We created a classifier to predict liver metastases in patients with CRC. This LM-PAM classifier was able to identify patients who would develop liver metastases and resulted in an AUC of 0.86. Although the classifier was constructed by employing cross-validation to obtain unbiased error estimates, this result should be confirmed in an independent validation set. Logistic regression analysis on the mean 20q copy number ratio showed for every 0.1 log2 20q amplification an odds ratio of 16.2 (90% CI, 2.3-141.2) for developing liver metastases.

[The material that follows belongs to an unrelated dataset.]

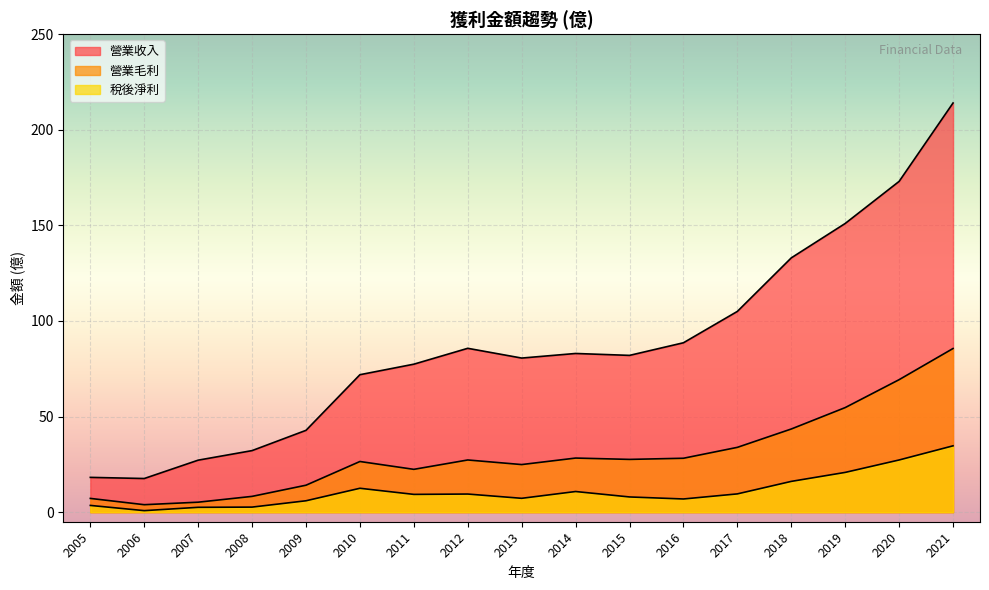

How many distinct data groups are displayed?

3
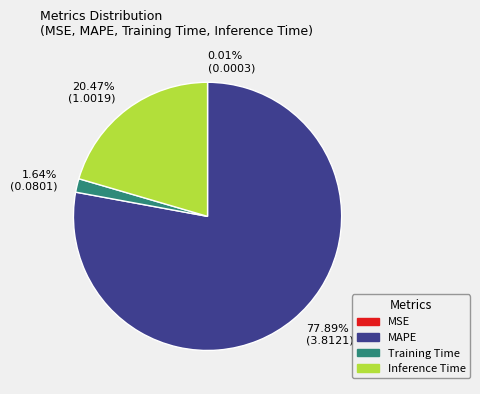

Combined, do 77.89% (3.8121) and 1.64% (0.0801) account for over 50%?

Yes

Amplification of chromosome 20q has been identified in several tumor types including breast, ovary, bladder, pancreas and stomach [32, 3438]. In colorectal cancer, chromosome 20q has been related to tumor progression, liver metastases and as an indicator of worse patient survival [1013, 16, 29, 3942]. Knösel et al. created a progression model to identify relevant chromosomal imbalances specific for metastases but this model was not created to predict site of metastases in primary CRC [43]. Recently, Nakao et al. showed that specific copy number aberrations were linked to nodal metastases and reported a significant difference in 20q amplification in primary colorectal tumors between patients who had liver metastases at time of surgery and those who had no liver metastases. Unfortunately, they did not propose a prediction model for liver metastases [44, 45]. Diep et al. presented a genetic pathway for CRC progression based on a meta-analysis of 31 CGH studies. They identified specific chromosomal alterations linked to different stages of tumor progression and liver metastases and found that the majority of chromosomal alterations were present in both primary carcinomas and liver metastases. They showed that the number of alterations increases in the transition from primary carcinomas to liver metastases. Furthermore, they showed that the role of chromosome 20q was evident in patients with Dukes D classification [9].

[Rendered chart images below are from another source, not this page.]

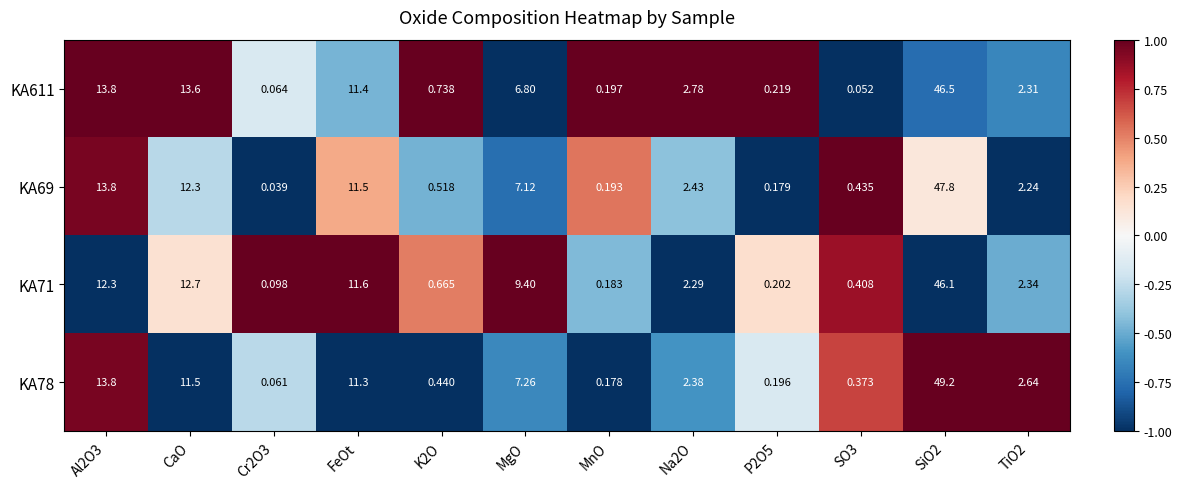

Is the value of KA71 at TiO2 greater than the value of KA611 at Al2O3?

No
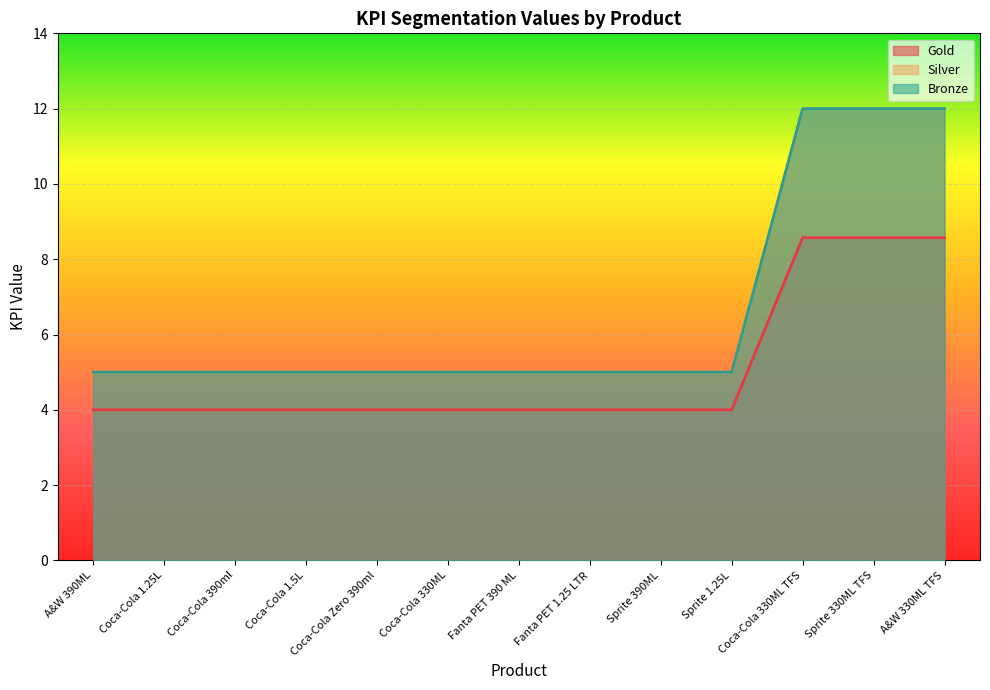

What is the label of the 11th point from the left?

Coca-Cola 330ML TFS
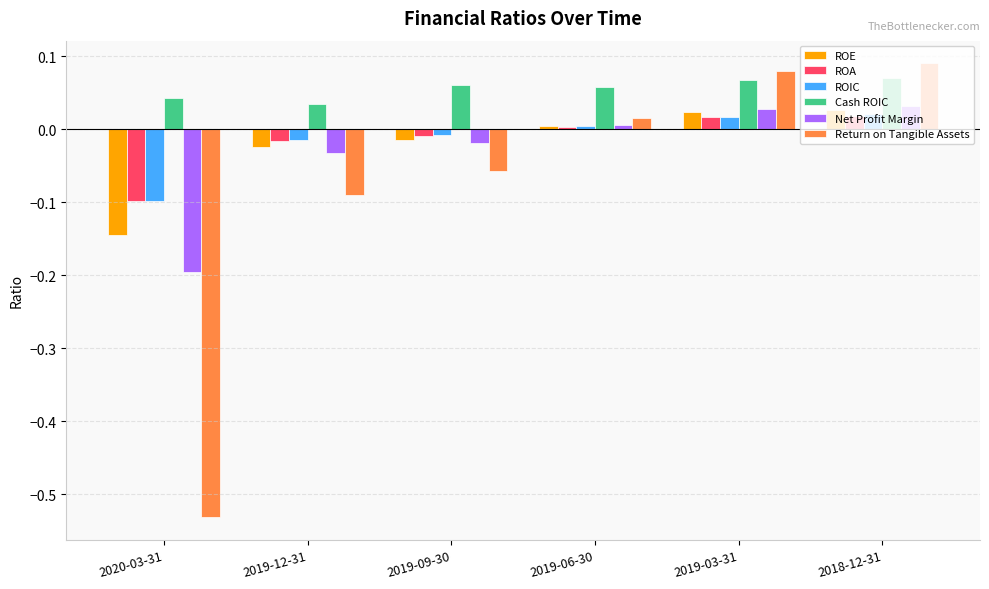

The Net Profit Margin series shows 0.0 at 2019-06-30. True or false?

True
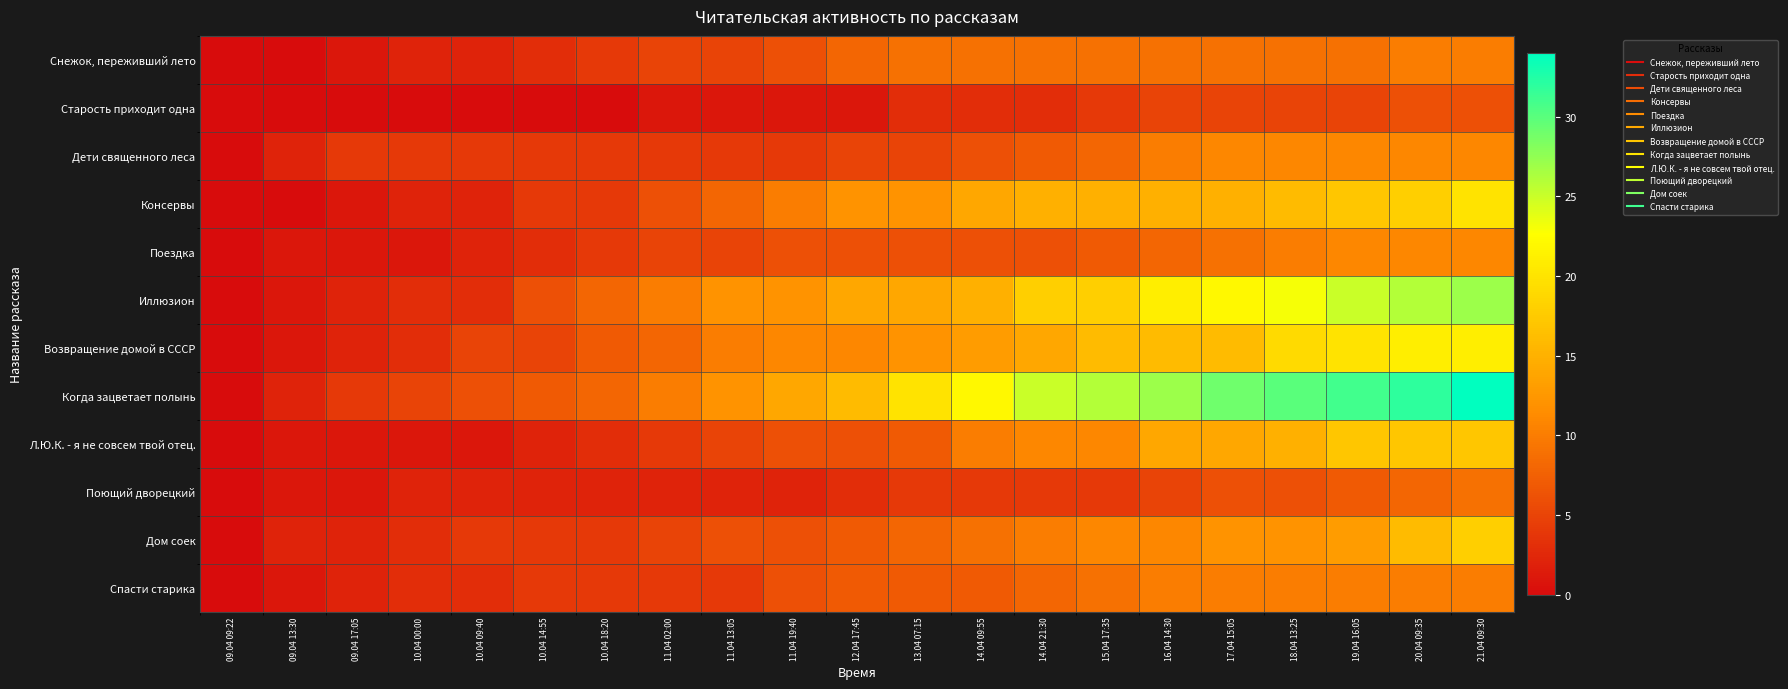

Between 11.04 02:00 and 15.04 17:35, which is larger?

15.04 17:35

Hence, across all studies, chromosome 20q is of importance in the development of liver metastases. Therefore, more understanding of the candidate genes located on chromosome 20q may guide us to understand the biological mechanisms in the development of liver metastases. So far, several genes located on 20q have been described to play an important role in tumor progression and liver metastases. For example genes such as CAS/CSE1L, NABC1, ZNF217, Aurora2 (BTAK, STK15), LIVIN, PTK6, HD54, EEF1A2, PSMA7, TPX2, AURKA and the ubiquitin-conjugating enzyme E2C (UBE2C) [1013, 4551].

These candidate genes located on chromosome 20q should be taken into account when examining new targeted therapeutic regimens for patients with CRC. For example, chromosome 20q amplification in CRC showed in an in vitro study response to Kinesin-5 Inhibitor. This inhibitor plays a role in the mitotic spindle function in the cell. Resistance to Kinesin was dominated by amplification of chromosome 20q. It was suggested that AURKA and the TPX2 gene located on 20q were the genes resistance for the Kinesin-5 Inhibitor[51]. Amplification of 20q could therefore be a potential target for novel antimitotic cancer therapies.

In summary, organ specific CRC metastases localization can be predicted by a LM-PAM classifier on the basis of specific genomic aberrations in the primary colorectal tumor. The validation of the LM-PAM classifier will further potentiate its role as a tool in clinical practice. As a result, patients at risk for developing liver metastases should be frequently screened with modern imaging tools and are most likely to benefit from additional chemotherapy.

We show the possibility for specific CGH profiles to predict CRC metastases target organ with 80% precision. This is the first tool to do this and as such may provide the information to guide individual treatment protocols. In daily clinical practice q-PCR or FISH probes could be used on FFPE tissue for detecting patients at risk based on a 20q amplification. We are now developing an MLPA analysis of chromosome 20q to identify specific regions involved in the development of liver metastasis.

Conclusion

The ability to predict liver metastases based on specific genomic aberrations in the CRC is important for understanding the biology of the tumor, to perform tailored follow-up and eventually develop targeted therapy in patients with CRC. Further research should be done by investigation specific target regions of chromosome 20q.